Companies controlled by Koch Industries have rigged prices with competitors, lied to regulators and repeatedly run afoul of environmental regulations, resulting in five criminal convictions since 1999 in the U.S. and Canada. Common Cause has highlighted the Kochs' ties to Supreme Court Justices Antonin Scalia and Clarence Thomas, who were "featured" guests at two political fundraising and strategy sessions sponsored by the company. Koch Industries was a major beneficiary of the court's decision in the landmark campaign finance case, Citizens United v. Federal Election Commission, which overturned longstanding regulations limiting corporate spending around elections. Both justices sided with the position benefiting the Kochs.

When a wealthy person like Charles Koch creates a private tax-exempt foundation, he or she is indirectly diverting a portion of tax revenue that goes to pay for things like supporting the military, building and maintaining roads and public transportation and public schools to projects of his or her liking.

When that happens, the rest of us -- especially the lower and middle-class -- who don't have foundations and fancy tax lawyers shoulder more of the cost of public services.

Philanthropy, at its best, involves selfless giving by individuals and foundations to advance equity and democracy and promote the common good. It reaches down to serve the poor and powerless, such as by assuaging homelessness, hunger and illiteracy and through advocacy for public policies aimed at solving those problems. Paying for policy reform that harms the public good and benefits one's own economic interests isn't consistent with the spirit and history of philanthropic giving in this nation.

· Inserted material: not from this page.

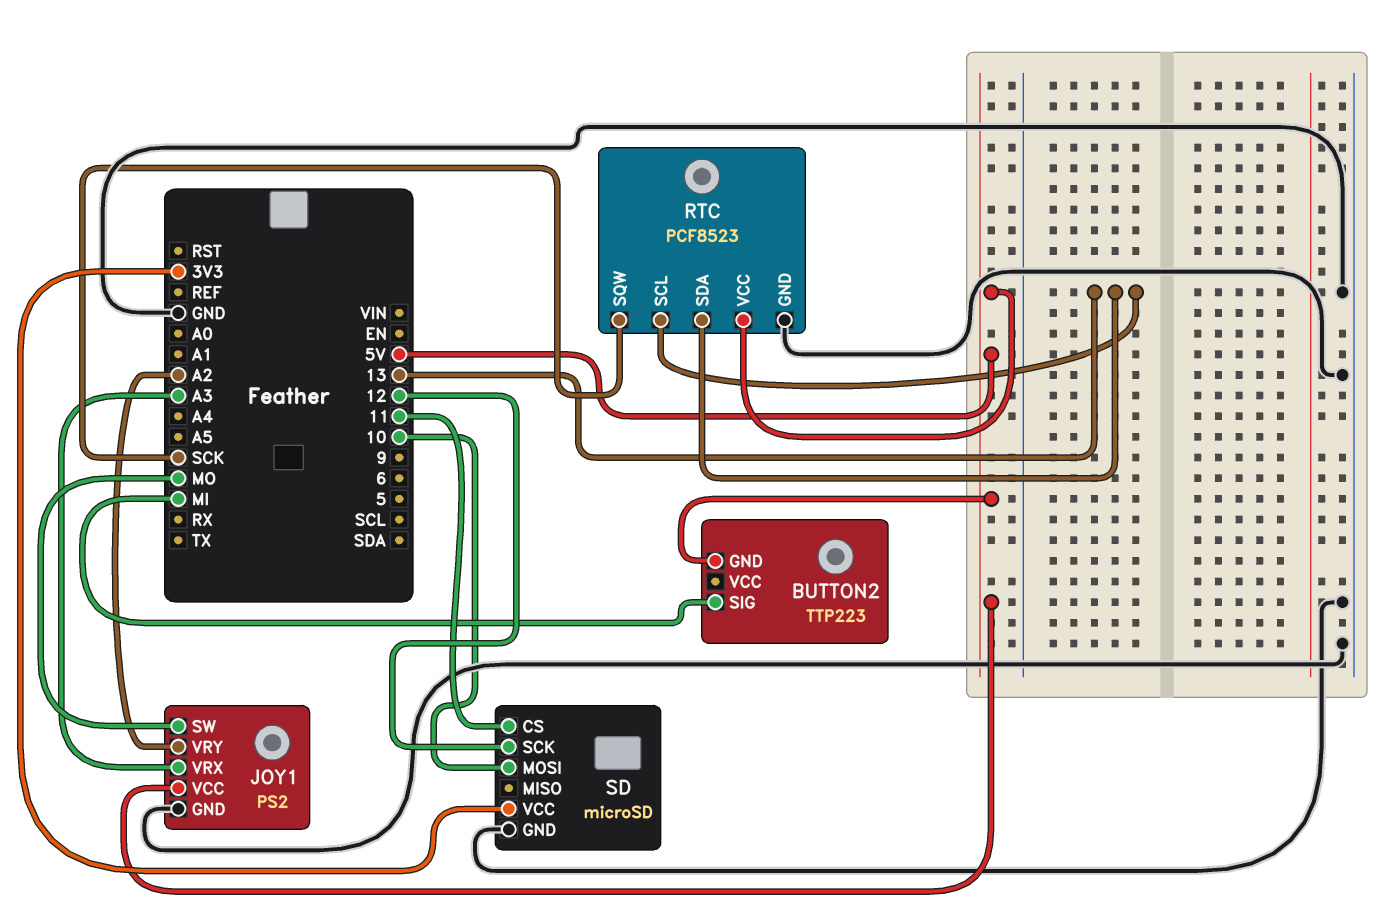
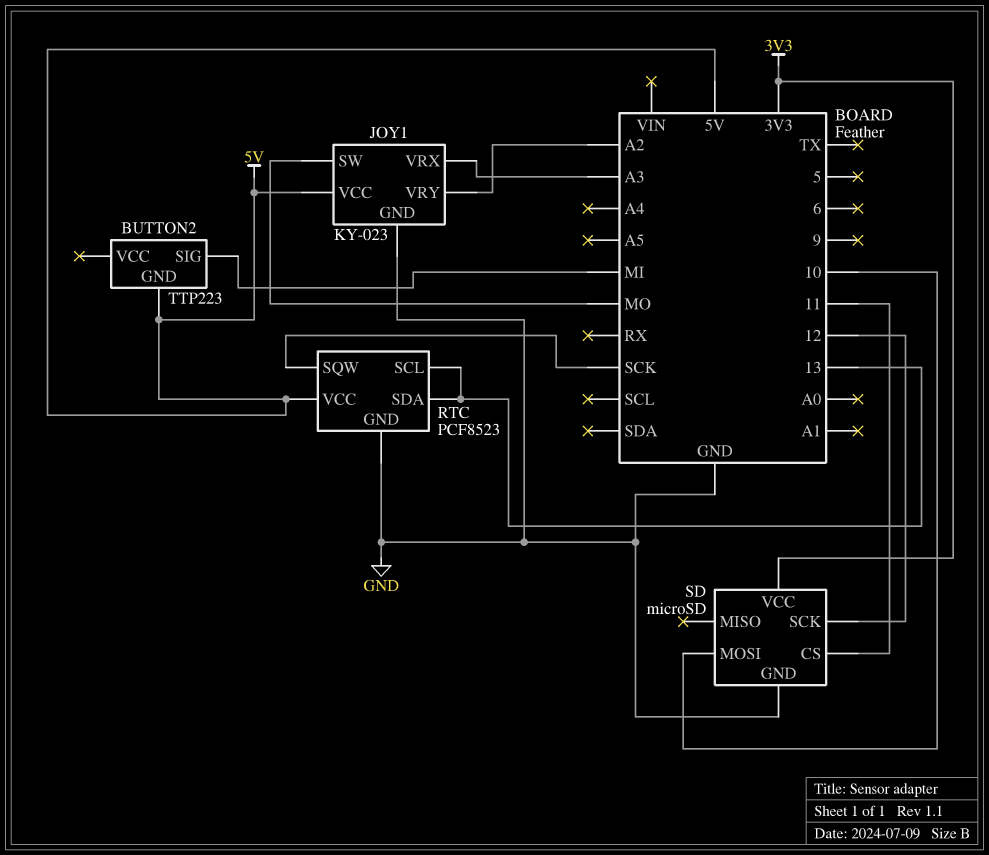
JOY1: PS2 -> KY-023

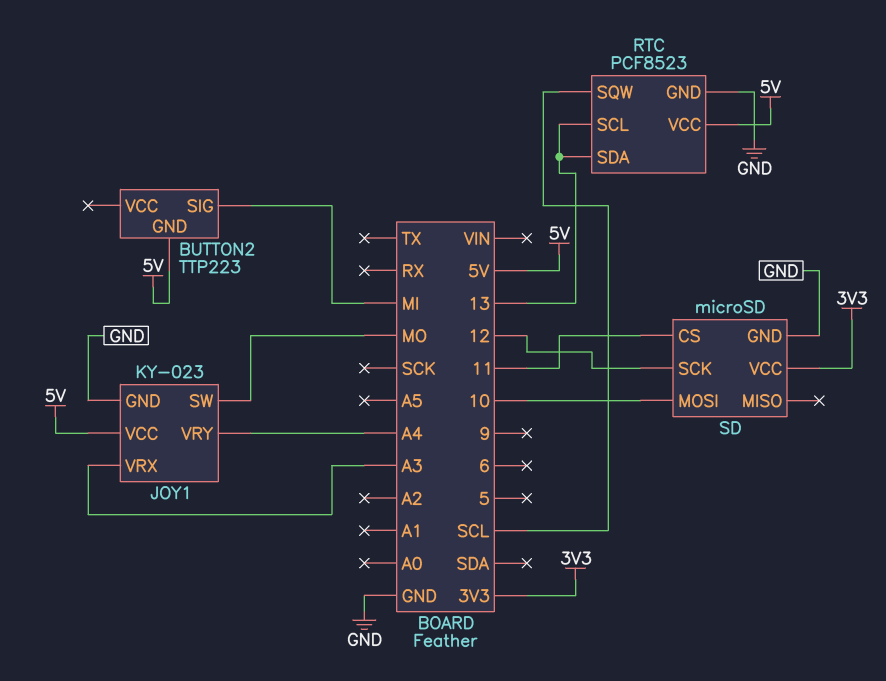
JOY1 pin VRY: A2 -> A4
RTC pin SQW: SCK -> SCL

Given his self-interested giving, Charles Koch seems an odd choice to become philanthropy's poster boy. It says a lot about the Philanthropy Roundtable that they chose Koch over the many other outstanding philanthropists in the country to receive this year's award.

Aaron Dorfman is executive director of the National Committee for Responsive Philanthropy in Washington, D.C. Bob Edgar is president and CEO of Common Cause in Washington, D.C.